→ Passage to read:
%%
FINRA Motion to Dismiss

In contrast to Plaintiffs' allegations, FINRA asserts that the Complaint is little more than a smokescreen attempting to cover up a history of serious misconduct under the guise of a purported victimization by a regulator seeking to protect the investing public. On January 9, 2015, Defendants filed their Motion To Dismiss, which sets forth the following in the "Introduction":  


This case is an attempt to interfere with an investigation by the Financial Industry Regulatory Authority, Inc. ("FINRA") into Scottsdale Capital Advisors Corporation ("SCA"), a broker-dealer and FINRA member, which is owned and operated by plaintiffs John and Justine Hurry (collectively, the "Hurrys"). [See First Amended Complaint ("FAC") at ¶¶ 2, 60, 72.] Although the Hurrys nominally brought this case on behalf of their businesses that are not FINRA members, this action challenges the manner in which FINRA exercised its regulatory authority during the investigation of SCA and the Hurrys. Indeed, this case is a thinly veiled attempt by the Hurrys to circumvent the fact that there is no private right of action against FINRA for alleged violations of FINRA's Rules or the Exchange Act. See Jablon v. Dean Witter & Co., 614 F.2d 677, 681 (9th Cir. 1980) ("No provision in the Securities Exchange Act explicitly provides for a private action for violations of stock association rules . . . [and] we conclude there is no implied right of action for [a FINRA] rule violation."); Sparta Surgical Corp. v. NASD, 159 F.3d 1209, 1212 (9th Cir. 1998) ("[T]here is no private right of action for breach of a self-regulatory organization's rules.").  

In November 2012, FINRA-which "has regulatory power, delegated from Congress through the [Securities and Exchange Commission (the "SEC")] in the Securities Exchange Act of 1934 ("Exchange Act"), over broker-dealer firms . . . and their registered associated persons"-made a "surprise onsite examination of SCA at its headquarters." [FAC at ¶ 72;] see Charles Schwab & Co., Inc. v. FINRA, 861 F. Supp. 2d 1063, 1065 (N.D. Cal. 2012). The onsite examination of SCA was part of an ongoing investigation by FINRA regarding potentially serious regulatory violations.
%%
→ Source data:
%%
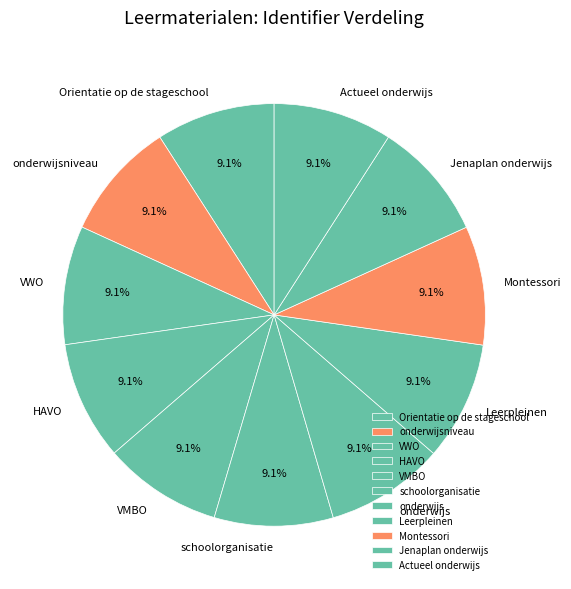

Combined, what portion of the pie is schoolorganisatie and HAVO?

18.2%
%%
→ Exercise instructions:
Answer these questions using the text about FINRA's motion to dismiss:
1. On what date did Defendants file their Motion To Dismiss?
2. Who owns and operates Scottsdale Capital Advisors Corporation?
3. In what month and year did FINRA make its surprise onsite examination of SCA?
The listing has nothing to do with the text about FINRA's motion to dismiss.

→ Answer section:
1. January 9, 2015.
2. John and Justine Hurry.
3. November 2012.